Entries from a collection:
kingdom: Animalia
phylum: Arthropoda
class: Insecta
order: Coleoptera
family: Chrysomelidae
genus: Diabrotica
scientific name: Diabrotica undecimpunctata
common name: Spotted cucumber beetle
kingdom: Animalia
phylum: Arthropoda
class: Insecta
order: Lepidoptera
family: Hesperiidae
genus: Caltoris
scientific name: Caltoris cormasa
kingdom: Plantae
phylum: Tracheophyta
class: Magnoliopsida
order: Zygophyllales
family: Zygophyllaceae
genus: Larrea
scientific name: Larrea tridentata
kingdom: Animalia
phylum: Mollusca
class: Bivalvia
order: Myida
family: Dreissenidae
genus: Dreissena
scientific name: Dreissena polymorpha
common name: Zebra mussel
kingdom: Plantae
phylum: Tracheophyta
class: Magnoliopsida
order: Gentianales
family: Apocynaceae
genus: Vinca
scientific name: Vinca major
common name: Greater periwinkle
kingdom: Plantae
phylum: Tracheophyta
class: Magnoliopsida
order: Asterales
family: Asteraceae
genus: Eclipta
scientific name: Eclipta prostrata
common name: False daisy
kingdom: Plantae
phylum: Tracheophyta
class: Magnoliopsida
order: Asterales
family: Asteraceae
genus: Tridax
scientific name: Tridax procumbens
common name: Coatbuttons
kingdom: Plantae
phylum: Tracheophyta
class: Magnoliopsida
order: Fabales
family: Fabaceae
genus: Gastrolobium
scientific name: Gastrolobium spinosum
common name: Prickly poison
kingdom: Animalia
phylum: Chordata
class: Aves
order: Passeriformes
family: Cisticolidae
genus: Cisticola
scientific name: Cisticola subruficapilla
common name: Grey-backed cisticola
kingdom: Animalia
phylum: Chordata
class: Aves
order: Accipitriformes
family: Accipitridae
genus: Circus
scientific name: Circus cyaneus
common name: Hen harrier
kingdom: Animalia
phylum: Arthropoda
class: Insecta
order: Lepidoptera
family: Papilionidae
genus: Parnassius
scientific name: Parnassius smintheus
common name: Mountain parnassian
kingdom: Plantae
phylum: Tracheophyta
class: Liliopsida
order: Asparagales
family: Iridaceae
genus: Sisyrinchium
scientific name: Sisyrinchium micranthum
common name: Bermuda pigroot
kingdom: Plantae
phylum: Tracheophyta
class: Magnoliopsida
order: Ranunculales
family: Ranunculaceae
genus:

**WHAT IS NEEDED**: Copy every line of the entries above, without changing a single character.

**REPLY**:
kingdom: Animalia
phylum: Arthropoda
class: Insecta
order: Coleoptera
family: Chrysomelidae
genus: Diabrotica
scientific name: Diabrotica undecimpunctata
common name: Spotted cucumber beetle
kingdom: Animalia
phylum: Arthropoda
class: Insecta
order: Lepidoptera
family: Hesperiidae
genus: Caltoris
scientific name: Caltoris cormasa
kingdom: Plantae
phylum: Tracheophyta
class: Magnoliopsida
order: Zygophyllales
family: Zygophyllaceae
genus: Larrea
scientific name: Larrea tridentata
kingdom: Animalia
phylum: Mollusca
class: Bivalvia
order: Myida
family: Dreissenidae
genus: Dreissena
scientific name: Dreissena polymorpha
common name: Zebra mussel
kingdom: Plantae
phylum: Tracheophyta
class: Magnoliopsida
order: Gentianales
family: Apocynaceae
genus: Vinca
scientific name: Vinca major
common name: Greater periwinkle
kingdom: Plantae
phylum: Tracheophyta
class: Magnoliopsida
order: Asterales
family: Asteraceae
genus: Eclipta
scientific name: Eclipta prostrata
common name: False daisy
kingdom: Plantae
phylum: Tracheophyta
class: Magnoliopsida
order: Asterales
family: Asteraceae
genus: Tridax
scientific name: Tridax procumbens
common name: Coatbuttons
kingdom: Plantae
phylum: Tracheophyta
class: Magnoliopsida
order: Fabales
family: Fabaceae
genus: Gastrolobium
scientific name: Gastrolobium spinosum
common name: Prickly poison
kingdom: Animalia
phylum: Chordata
class: Aves
order: Passeriformes
family: Cisticolidae
genus: Cisticola
scientific name: Cisticola subruficapilla
common name: Grey-backed cisticola
kingdom: Animalia
phylum: Chordata
class: Aves
order: Accipitriformes
family: Accipitridae
genus: Circus
scientific name: Circus cyaneus
common name: Hen harrier
kingdom: Animalia
phylum: Arthropoda
class: Insecta
order: Lepidoptera
family: Papilionidae
genus: Parnassius
scientific name: Parnassius smintheus
common name: Mountain parnassian
kingdom: Plantae
phylum: Tracheophyta
class: Liliopsida
order: Asparagales
family: Iridaceae
genus: Sisyrinchium
scientific name: Sisyrinchium micranthum
common name: Bermuda pigroot
kingdom: Plantae
phylum: Tracheophyta
class: Magnoliopsida
order: Ranunculales
family: Ranunculaceae
genus:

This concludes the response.